Does unbinding or reallocation of memory cause memory zeroization to enforce security? Not explicitly. Prior to UNBIND the host can clear the memory contents and after the UNBIND the Fabric Manager can clear the memory contents. Good system practice would be to use both methods prior to BINDing to a new host.
Fabric Manager (FM) Questions
Where can we find the FM API? Is that already defined? It is defined in the CXL Specification 2.0 section 7.6.
Are the host to FM messages part of the CXL spec? Who defines that? Communications between the Host and Fabric Manager are outside the scope of the CXL 2.0 Specification. Other standards support these communications.
Is there a plan to have a reference implementation of FM in OpenBMC? The implementation of the FM is outside the scope of the CXL 2.0 specification.
Does Fabric Manager take latency to the device into account as well? How about special purpose memories with built in processing? The Fabric Manager is aware of any attached devices and can access their configuration space prior to binding to determine its capabilities.
Is the Host to FM notification in-band or out of band? There is no path within CXL between the Host and the Fabric Manager so it must be out of band.
If Host 2 is talking to FM OOB, how is the communication back to H1 & H2 done in-band? The best way to think of it is that the Host communicates with the FM out of band, the FM gives commands to the switch using the FM API, and the results of those commands result in the switch or the device sending an interrupt to the host notifying it of changes. These changes can be in the form of PCIe managed hot-plug notification or CXL standard Coherent Device Attribute Table update.
Does the FM process run as a process on one of the hosts or in the switch itself? The Fabric Manager can be a process on an external Baseboard Management Controller, a process running on any Host, or a process running on the Switch CPU.

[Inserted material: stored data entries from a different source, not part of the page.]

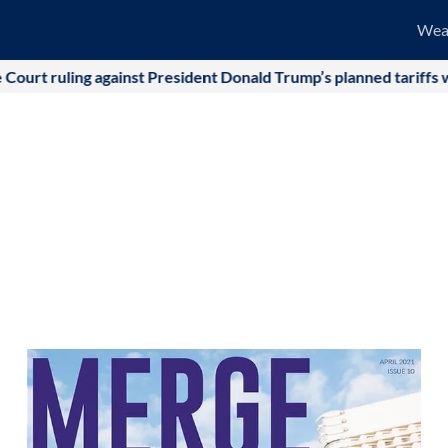
Wea
ainst President Donald Trump’s planned tariffs was quickly offse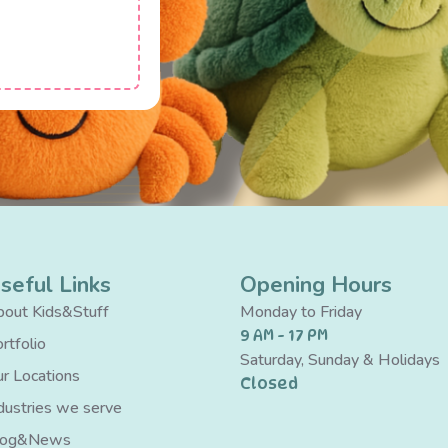
seful Links
Opening Hours
out Kids&Stuff
Monday to Friday
9 AM - 17 PM
rtfolio
Saturday, Sunday & Holidays
r Locations
Closed
dustries we serve
log&News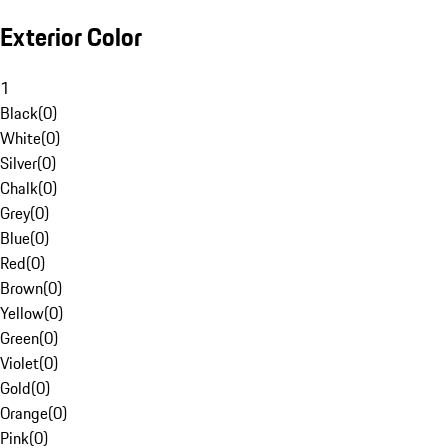
Exterior Color
1
Black
(
0
)
White
(
0
)
Silver
(
0
)
Chalk
(
0
)
Grey
(
0
)
Blue
(
0
)
Red
(
0
)
Brown
(
0
)
Yellow
(
0
)
Green
(
0
)
Violet
(
0
)
Gold
(
0
)
Orange
(
0
)
Pink
(
0
)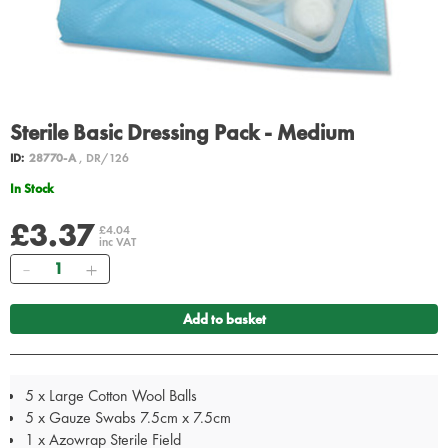
Sterile Basic Dressing Pack - Medium
ID:
28770-A
, DR/126
In Stock
£3.37
£4.04
inc VAT
Quantity
Add to basket
5 x Large Cotton Wool Balls
5 x Gauze Swabs 7.5cm x 7.5cm
1 x Azowrap Sterile Field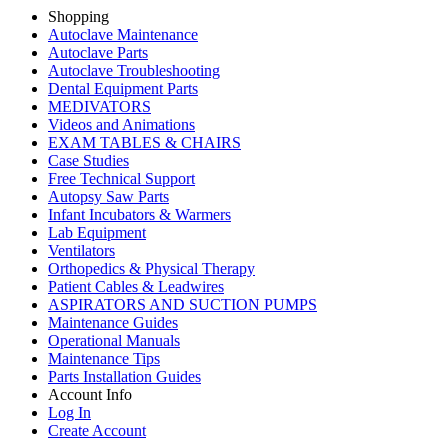
Shopping
Autoclave Maintenance
Autoclave Parts
Autoclave Troubleshooting
Dental Equipment Parts
MEDIVATORS
Videos and Animations
EXAM TABLES & CHAIRS
Case Studies
Free Technical Support
Autopsy Saw Parts
Infant Incubators & Warmers
Lab Equipment
Ventilators
Orthopedics & Physical Therapy
Patient Cables & Leadwires
ASPIRATORS AND SUCTION PUMPS
Maintenance Guides
Operational Manuals
Maintenance Tips
Parts Installation Guides
Account Info
Log In
Create Account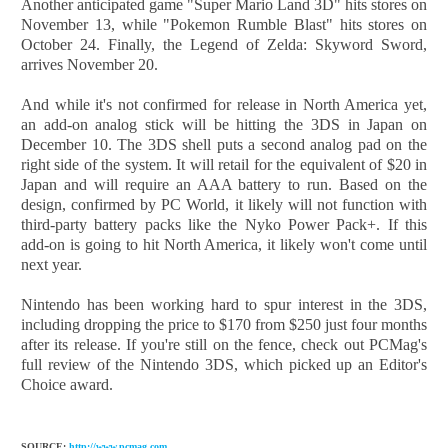
Another anticipated game "Super Mario Land 3D" hits stores on
November 13, while "Pokemon Rumble Blast" hits stores on
October 24. Finally, the Legend of Zelda: Skyword Sword,
arrives November 20.
And while it's not confirmed for release in North America yet,
an add-on analog stick will be hitting the 3DS in Japan on
December 10. The 3DS shell puts a second analog pad on the
right side of the system. It will retail for the equivalent of $20 in
Japan and will require an AAA battery to run. Based on the
design, confirmed by PC World, it likely will not function with
third-party battery packs like the Nyko Power Pack+. If this
add-on is going to hit North America, it likely won't come until
next year.
Nintendo has been working hard to spur interest in the 3DS,
including dropping the price to $170 from $250 just four months
after its release. If you're still on the fence, check out PCMag's
full review of the Nintendo 3DS, which picked up an Editor's
Choice award.
SOURCE:
http://www.pcmag.com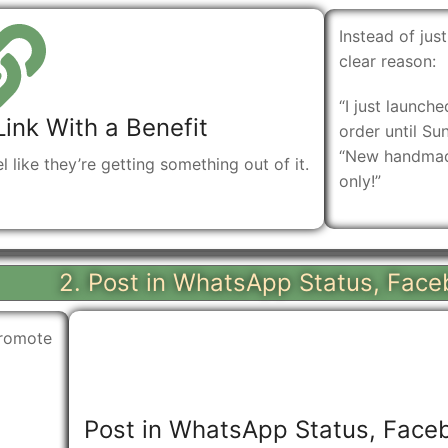
Instead of just
clear reason:
“I just launch
Link With a Benefit
order until Su
“New handmade
el like they’re getting something out of it.
only!”
2. Post in WhatsApp Status, Face
promote
Post in WhatsApp Status, Faceb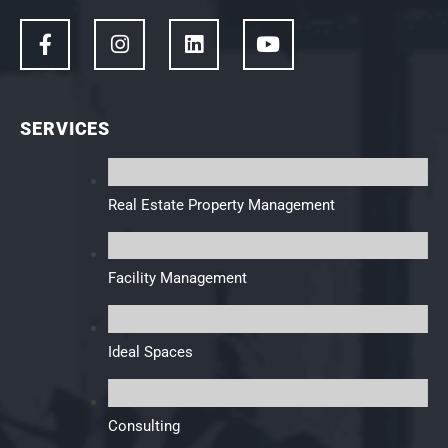
SERVICES
Real Estate Property Management
Facility Management
Ideal Spaces
Consulting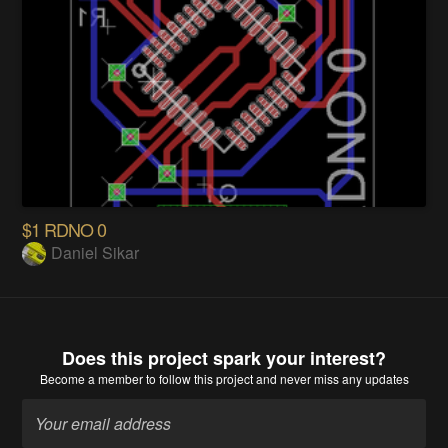
$1 RDNO 0
Daniel Sikar
Does this project spark your interest?
Become a member
to follow this project and never miss any updates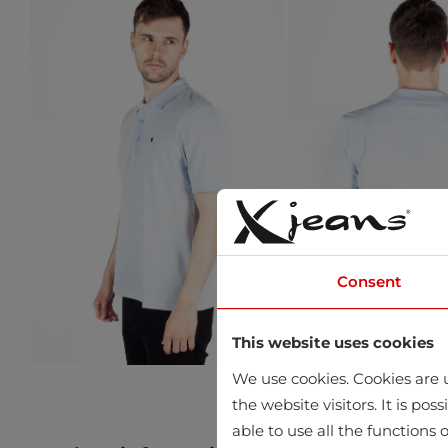
Consent
This website uses cookies
We use cookies. Cookies are u
the website visitors. It is po
able to use all the functions o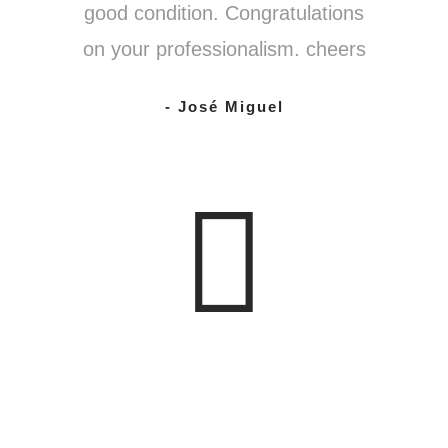
good condition. Congratulations
on your professionalism. cheers
- José Miguel
0
%
CHAMPAGNE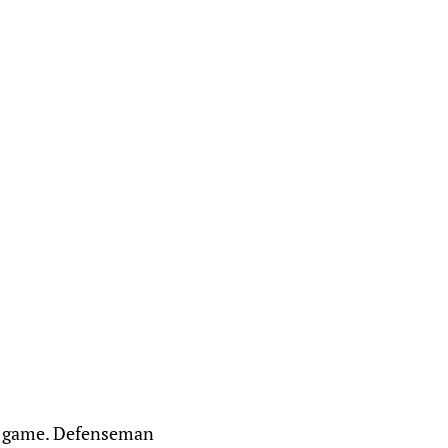
t's game. Defenseman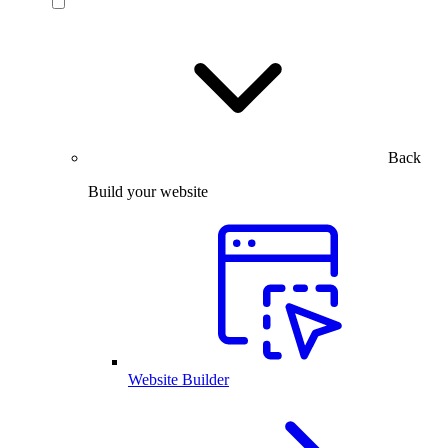
Back
Build your website
Website Builder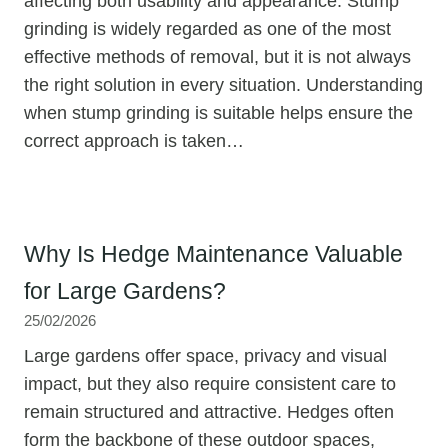
affecting both usability and appearance. Stump
grinding is widely regarded as one of the most
effective methods of removal, but it is not always
the right solution in every situation. Understanding
when stump grinding is suitable helps ensure the
correct approach is taken…
Why Is Hedge Maintenance Valuable
for Large Gardens?
25/02/2026
Large gardens offer space, privacy and visual
impact, but they also require consistent care to
remain structured and attractive. Hedges often
form the backbone of these outdoor spaces,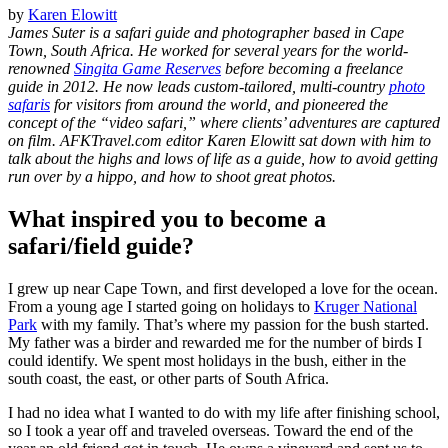
by
Karen Elowitt
James Suter is a safari guide and photographer based in Cape
Town, South Africa. He worked for several years for the world-
renowned
Singita Game Reserves
before becoming a freelance
guide in 2012. He now leads custom-tailored, multi-country
photo
safaris
for visitors from around the world, and pioneered the
concept of the “video safari,” where clients’ adventures are captured
on film. AFKTravel.com editor Karen Elowitt sat down with him to
talk about the highs and lows of life as a guide, how to avoid getting
run over by a hippo, and how to shoot great photos.
What inspired you to become a
safari/field guide?
I grew up near Cape Town, and first developed a love for the ocean.
From a young age I started going on holidays to
Kruger National
Park
with my family. That’s where my passion for the bush started.
My father was a birder and rewarded me for the number of birds I
could identify. We spent most holidays in the bush, either in the
south coast, the east, or other parts of South Africa.
I had no idea what I wanted to do with my life after finishing school,
so I took a year off and traveled overseas. Toward the end of the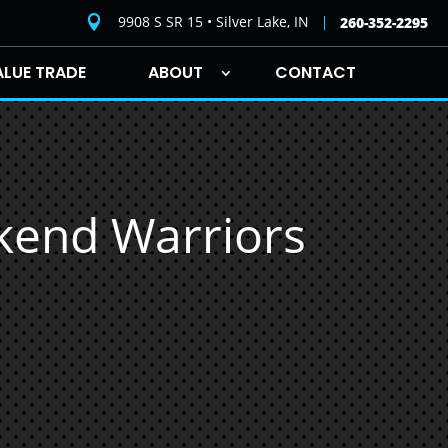
9908 S SR 15 • Silver Lake, IN

260-352-2295
ALUE TRADE
ABOUT
CONTACT
ekend Warriors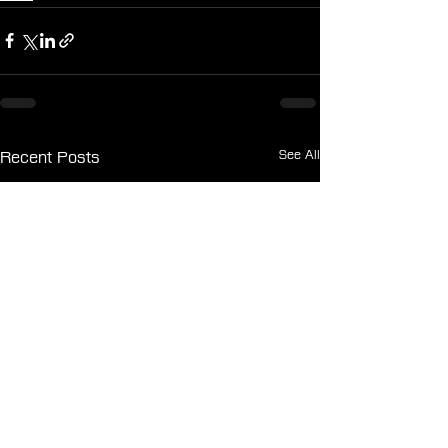
See All
Recent Posts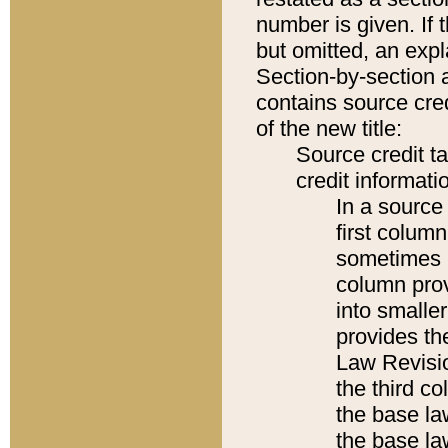
number is given. If 
but omitted, an expl
Section-by-section 
contains source cred
of the new title:
Source credit t
credit informatio
In a source 
first colum
sometimes b
column pro
into smaller
provides the
Law Revisio
the third co
the base la
the base la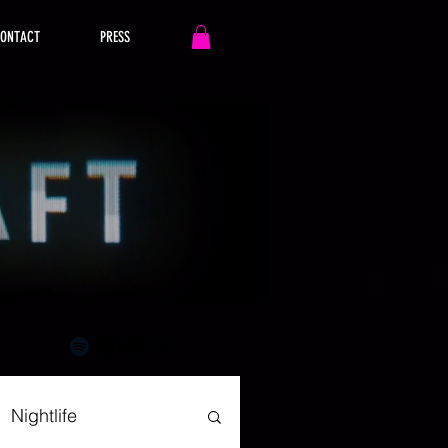
ONTACT
PRESS
Nightlife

Is there OS support in-place for kernel and/or application interactions with the FM? Communications between the Host and Fabric Manager are outside the scope of the CXL 2.0 Specification. Other standards support these communications.
What part of FM is implemented in hardware, FM Owned LD or FM API? Are there registers to store Host requests and Device capabilities? We cannot comment on implementations but devices that support MCTP would typically have a firmware component.
For direct connect is there still a FM in place to manage partitioning the pool? Direct attached multi-port memory controllers would need a Fabric Manager connection if resources need to be reallocated between ports. Theoretically the allocations could be static using vendor defined mechanisms and no Fabric Manager would be required.
If the Fabric Manager dies, will that impact the whole memory pool? Can the Fabric Manager be run from multiple entities? If the Fabric Manager becomes unreachable the switch continues operating, but any task requiring Fabric Manager involvement will fail. Redundant Fabric Management is outside the scope of the CXL 2.0 specification.
What happens if the FM or connections between devices/hosts and the FM dies in the middle of such an operation? See above answer.
In a multi-switch topology, is there a notion of a Master FM among the switches? How do the FMs coordinate allocations? See above answer.
Questions related to Switching and Multi-Logical Devices (MLD) will be answered in a subsequent blog post.